Selected extract Block Start

Thanks to everyone again, I'm feeling more relaxed about that portion of the trip now that I've got a route and approximate times sketched out.

Why does everyone swing through Ciudad Victoria rather than staying on the 180 on the way out of Tampico? Looks like I'll spend the night in Cd. Vic, but I'm curious if the 180 is in as good of conditions as the 101 is reported to be.


----------



## dre12b (Aug 22, 2010)

Well, Google Maps cleared up my trouble finding the second bridge! Geez, it's hard to know how these GPS companies can sell these maps given the amount of error at a fine scale. 

At any rate, still open to recommendations on the best approach to either bridge and the exact location of Banjercito for either, as well. I remember reading somewhere that it's not uncommon for folks to zoom out of Mexico before they realize it with their sticker still on.

Thanks!


----------



## RVGRINGO (May 16, 2007)

Rt. 101 is an excellent highway. Concrete & mostly multi-lanes. You'll make good time.
GPS for Mexico leaves a lot to be desired. I'm not tempted to buy one & prefer maps and the big green signs. The only time we've been lost was when a friend brought along his GPS, which was fascinating but often 'lost its mind' for not having detail, and often not even having the roads we were using. Finally, we put it away as a 'dangerously distracting toy'.


----------



## ReefHound (Aug 9, 2010)

dre12b said:


> Well, Google Maps cleared up my trouble finding the second bridge! Geez, it's hard to know how these GPS companies can sell these maps given the amount of error at a fine scale.
> 
> At any rate, still open to recommendations on the best approach to either bridge and the exact location of Banjercito for either, as well. I remember reading somewhere that it's not uncommon for folks to zoom out of Mexico before they realize it with their sticker still on.
> 
> Thanks!


Google Maps is your best friend. And Matamoros is covered well in Street View so you can even "drive" it beforehand to familiarize yourself with the roads. They stop a few hundred yards short of the border though. Probably a security restriction. 

Primera = Calle 1. You will actually leap frog over to Alvaro Obregon which is the street that runs straight into the crossing. When Primera ends you'll go right and immediately left, then right onto Obregon at the next block. Sounds more complicated than it is. Check the maps.

The "retorno permiso" for car permits is marked at both stations. 

In town at Gateway Bridge it is a little shack on the right hand side of the road about 100 feet before the bridge toll. You can see it clearly on Street View. If nobody is in the shack, wait a few minutes and someone will show up.

For Veteran's it will be on your left and it is set back a bit by a building, there will be a sign on your left a few hundred feet from the bridge.

Selected extract Block End
The data Block Start

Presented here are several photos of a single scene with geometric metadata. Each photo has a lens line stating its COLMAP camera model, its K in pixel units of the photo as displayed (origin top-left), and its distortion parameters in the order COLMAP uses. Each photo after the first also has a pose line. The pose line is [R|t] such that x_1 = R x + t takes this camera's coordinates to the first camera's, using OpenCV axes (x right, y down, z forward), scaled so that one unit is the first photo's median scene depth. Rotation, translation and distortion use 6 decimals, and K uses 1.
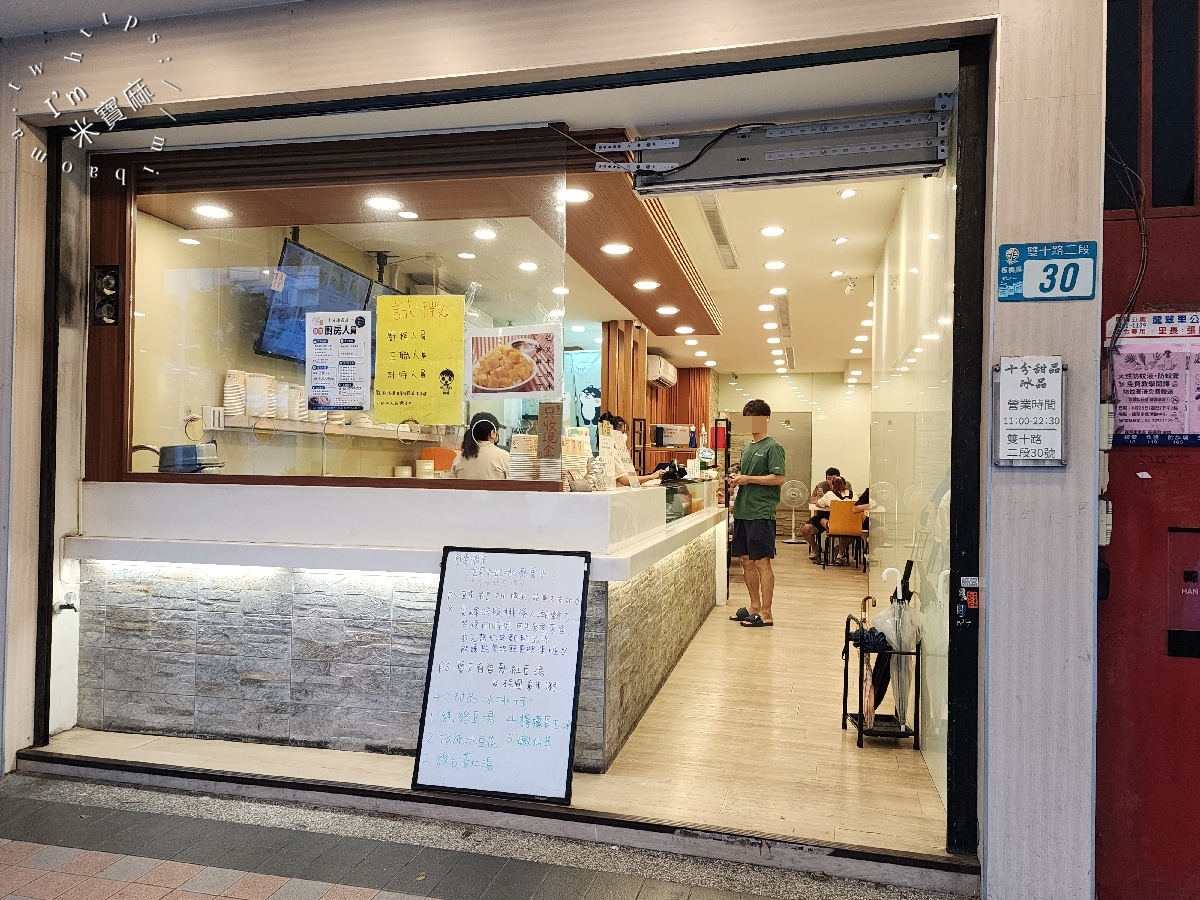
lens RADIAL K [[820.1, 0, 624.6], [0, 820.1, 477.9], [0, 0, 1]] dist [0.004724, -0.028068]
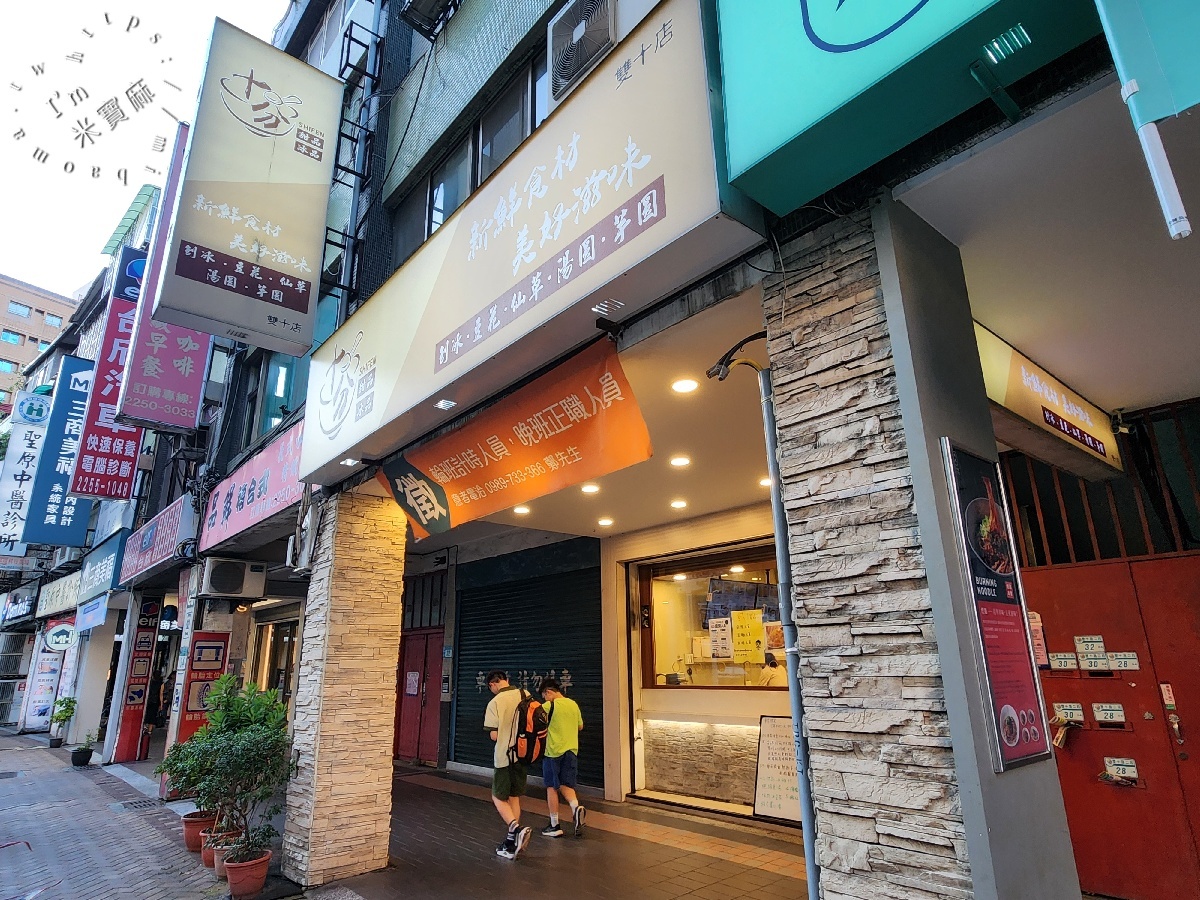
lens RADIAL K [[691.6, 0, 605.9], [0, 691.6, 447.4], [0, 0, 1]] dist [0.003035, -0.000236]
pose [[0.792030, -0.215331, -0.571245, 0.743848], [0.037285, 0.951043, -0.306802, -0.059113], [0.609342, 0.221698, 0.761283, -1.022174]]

The data Block End

◆ Exercise instructions:
1. According to the forum thread, where is the car-permit shack at Gateway Bridge located?
2. Print the part of the forum thread starting at "## ReefHound (Aug" and ending at "a security restriction.", reproducing it exactly.

◆ Answers to the tasks:
1. It is on the right-hand side of the road, about 100 feet before the bridge toll.

2.
## ReefHound (Aug 9, 2010)

dre12b said:


> Well, Google Maps cleared up my trouble finding the second bridge! Geez, it's hard to know how these GPS companies can sell these maps given the amount of error at a fine scale.
> 
> At any rate, still open to recommendations on the best approach to either bridge and the exact location of Banjercito for either, as well. I remember reading somewhere that it's not uncommon for folks to zoom out of Mexico before they realize it with their sticker still on.
> 
> Thanks!


Google Maps is your best friend. And Matamoros is covered well in Street View so you can even "drive" it beforehand to familiarize yourself with the roads. They stop a few hundred yards short of the border though. Probably a security restriction.